Enfin, je suis bien mal à mon aise, pas pouvoir se bouger, j’ai -de la peine à prendre le bouillon sur ma table de nuit. Je t’assure que c’est triste dans ma chambre, nous sommes vingt-neuf, personne ne peut se bouger, des jambes cassées et des bras ou de fortes blessures et presque tous des réservistes comme moi.

Je te dirai que je passe des mauvaises nuits, si l’on m’avait évacué jusqu’à Agen, tu serais bien venue me soigner et je serais été content d’être auprès de toi. Et toi aussi, ma chère Sylvanie, de me voir, ça serait été triste et une joie, pas comme si je n’avais pas été blessé ; mais que faire, c’est ma destine. Maintenant, je suis dans le pétrin et pour s’en sortir, je ne sais pas trop comment ça finira.
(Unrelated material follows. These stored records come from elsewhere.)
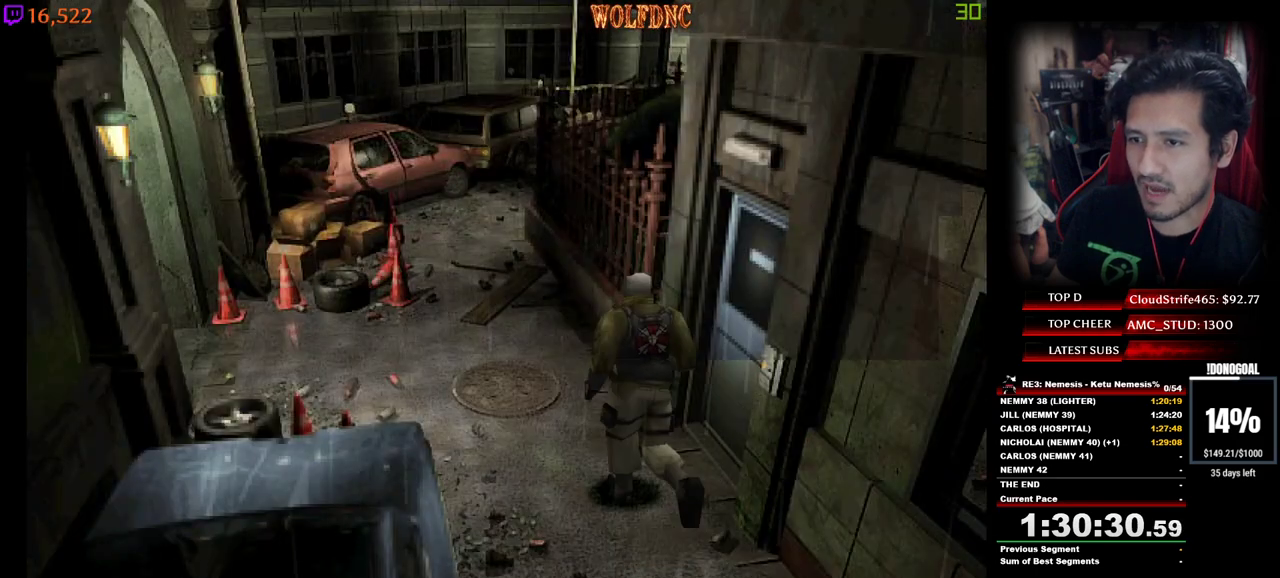
{"keys": ["num4", "w"], "events": []}
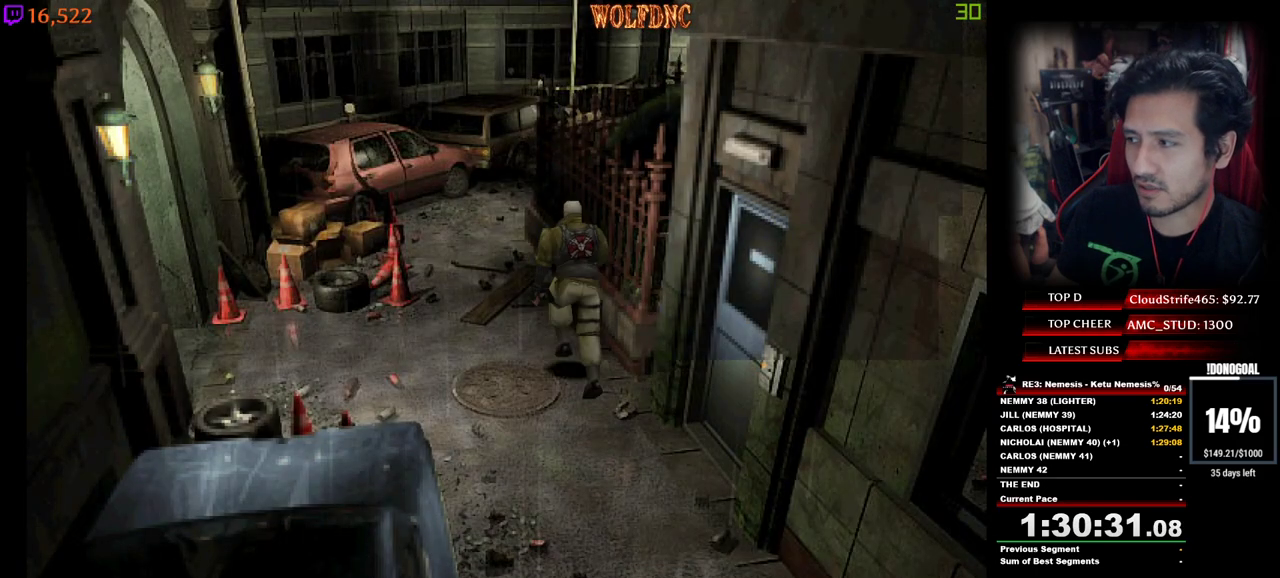
{"keys": ["num4", "w"], "events": []}
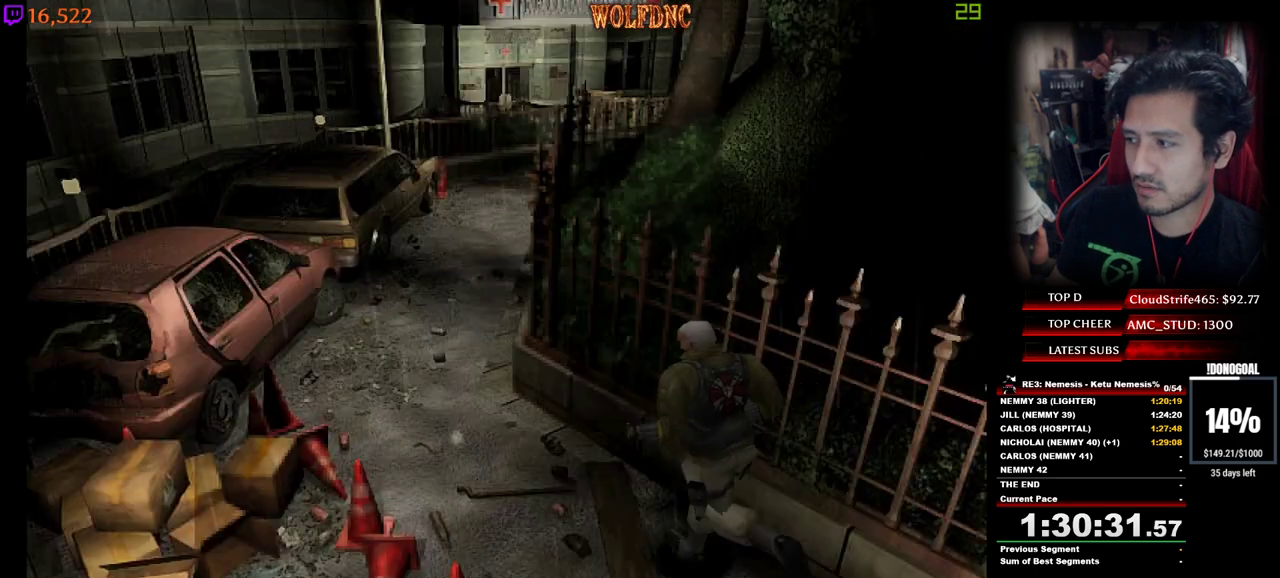
{"keys": ["num4", "w"], "events": []}
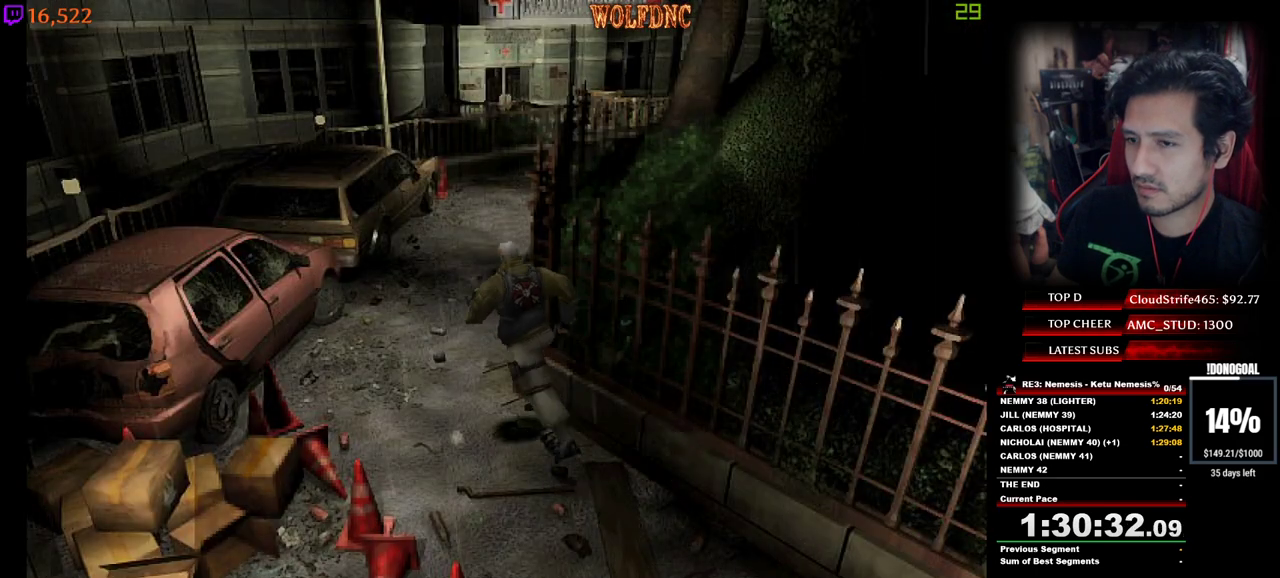
{"keys": ["num4", "w"], "events": [[100, "d", "down"], [433, "d", "up"]]}
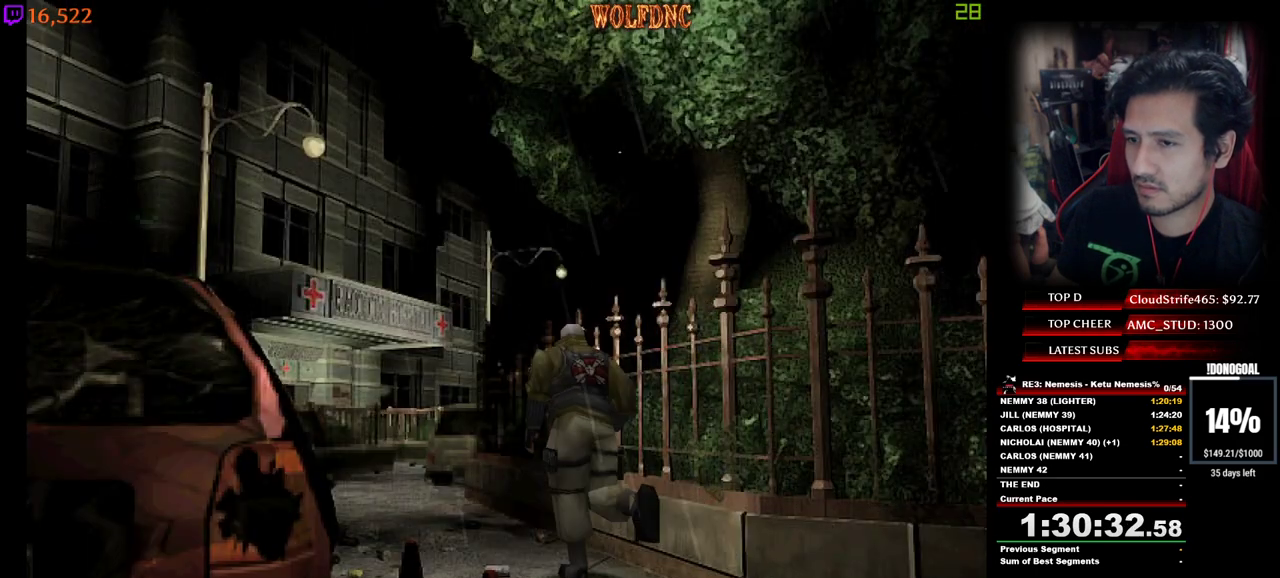
{"keys": ["num4", "w"], "events": [[317, "a", "down"], [350, "a", "up"]]}
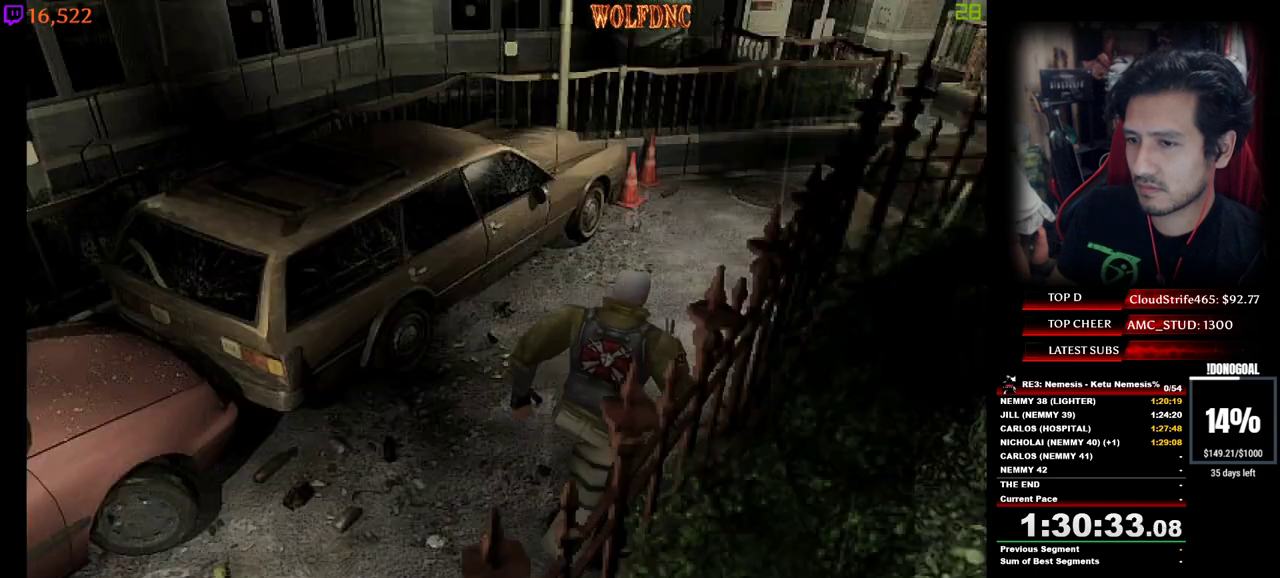
{"keys": ["num4", "w"], "events": []}
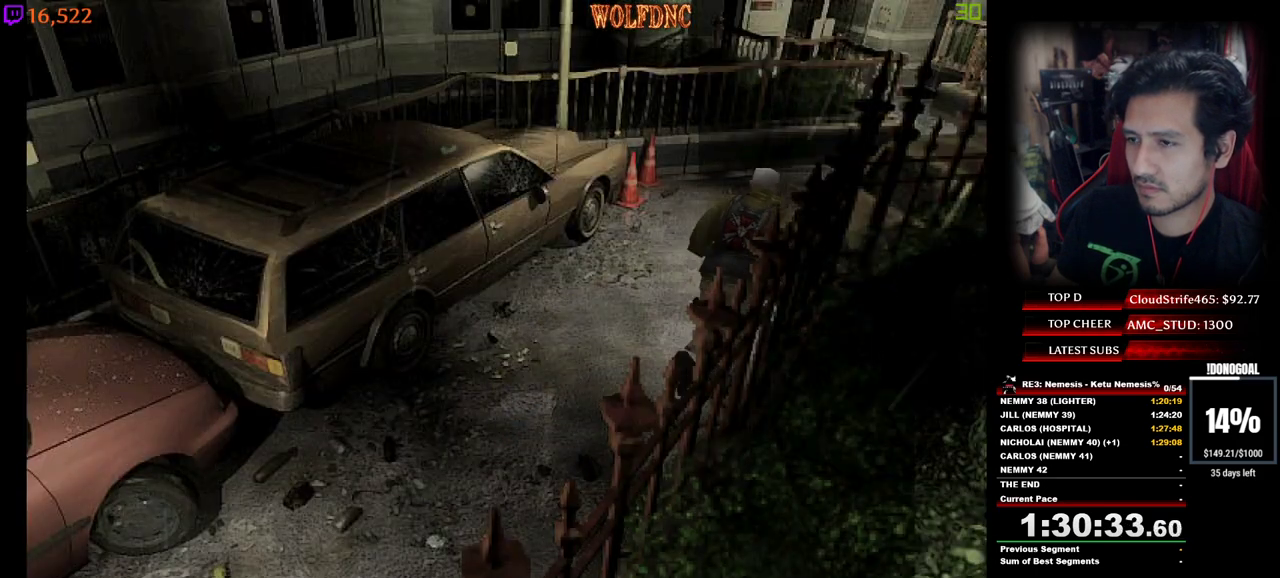
{"keys": ["num4", "w"], "events": [[333, "a", "down"], [433, "a", "up"]]}
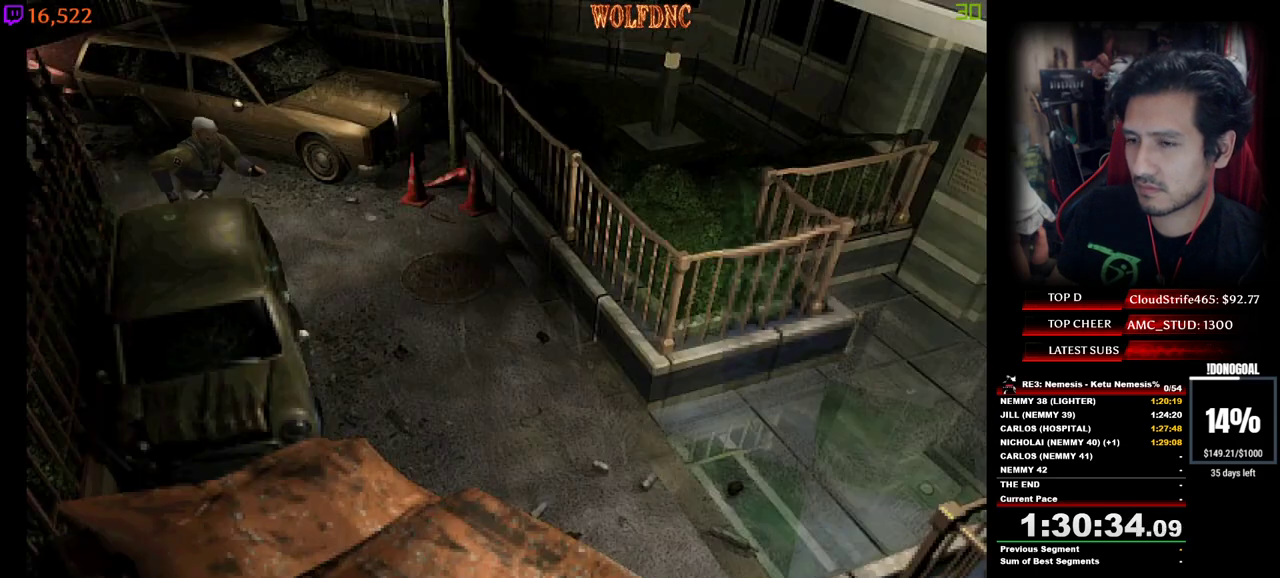
{"keys": ["d", "num4", "w"], "events": [[67, "a", "down"], [117, "a", "up"], [117, "d", "down"], [300, "d", "up"], [500, "d", "down"]]}
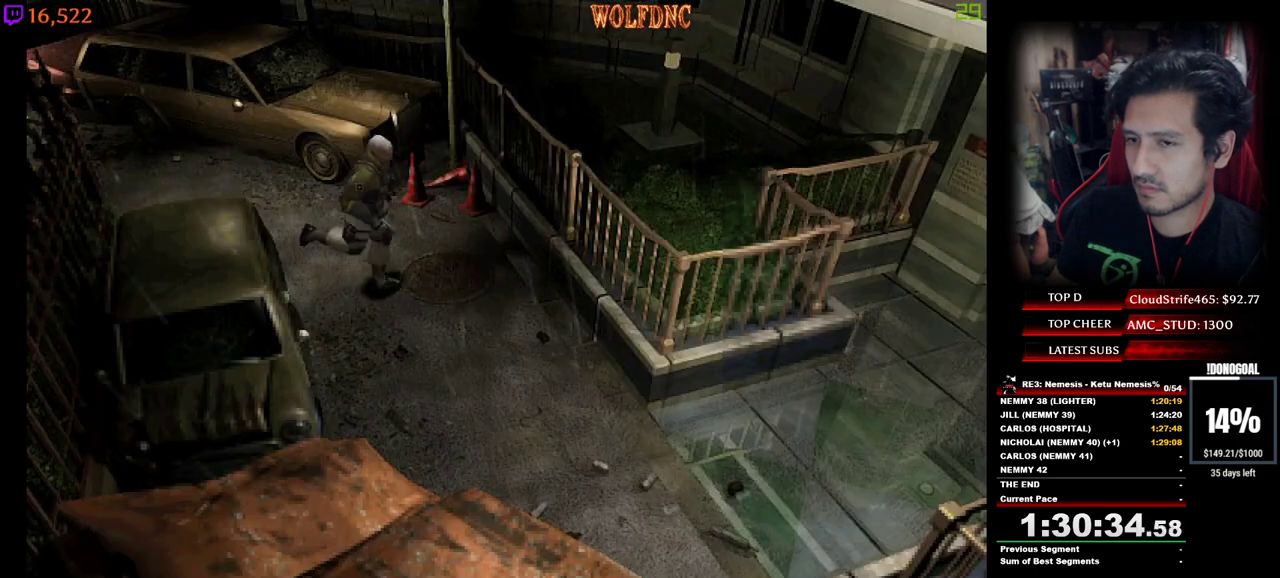
{"keys": ["num4", "w"], "events": [[83, "d", "up"]]}
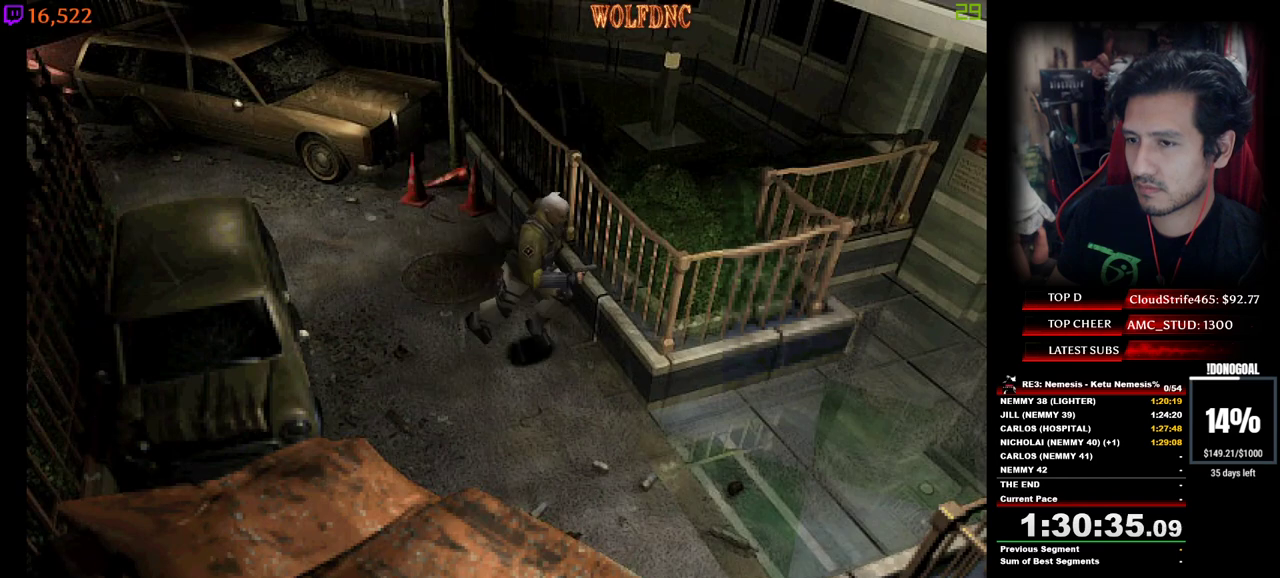
{"keys": ["num4", "w"], "events": [[17, "d", "down"], [50, "d", "up"], [150, "a", "down"], [483, "a", "up"]]}
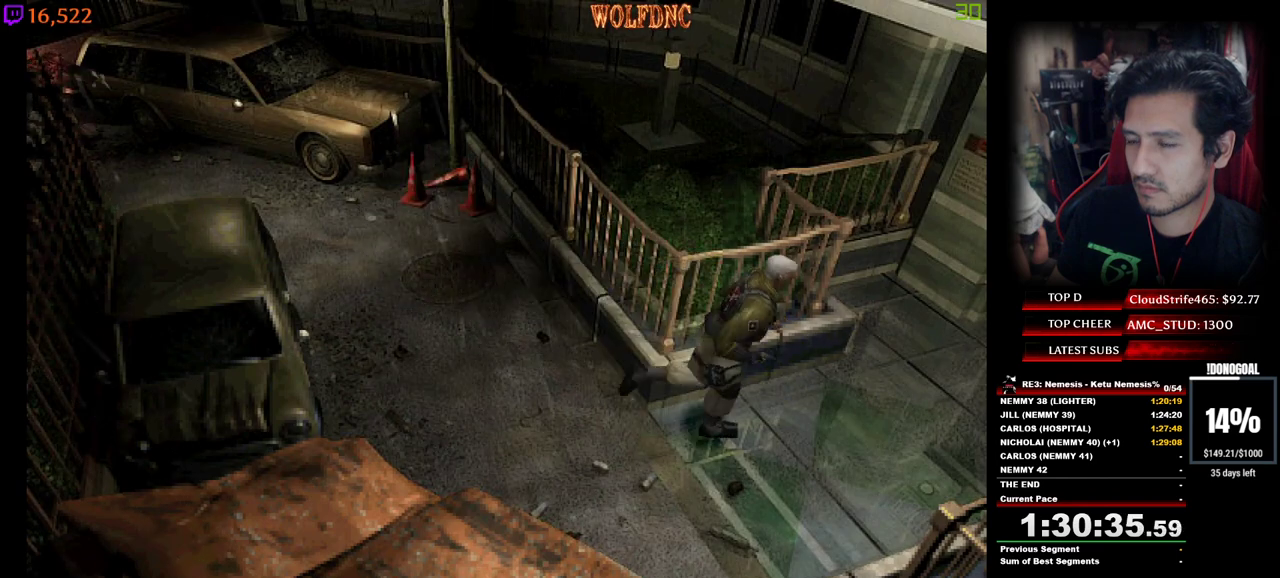
{"keys": ["num2", "num4", "w"], "events": [[117, "num2", "down"]]}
Enfin, ma chère Sylvanie, je te dis tout maintenant, j’ai pas voulu te le dire à la première pour ne pas te vexer, mais je vois que je suis obligé de t’aviser de ma situation.

Ne te fais pas de mauvais sang, je m’en fais pas parce que je suis pas seul, vis en espoir et si jamais je reviens, je verrai mon fils grandir, que je le dresserai pour travailler le bien de Vinsot et moi on me fera bien une pension.

Je crois que je la gagne, quand bien même que je ne pour­ rais pas trop travailler, ça nous aiderait pour vivre.

On ne serait pas encore trop malheureux et Gaston com­mencerait de travailler. Il y e a bien qui n’ont qu’une jambe et qui travaillent.

Il faut espérer que tout ce que je dis là arrive. Prie Dieu pour moi, qu’il me délivre de la souffrance.

Je t’embrasse bien fort sur chaque joue avec Gaston le petit.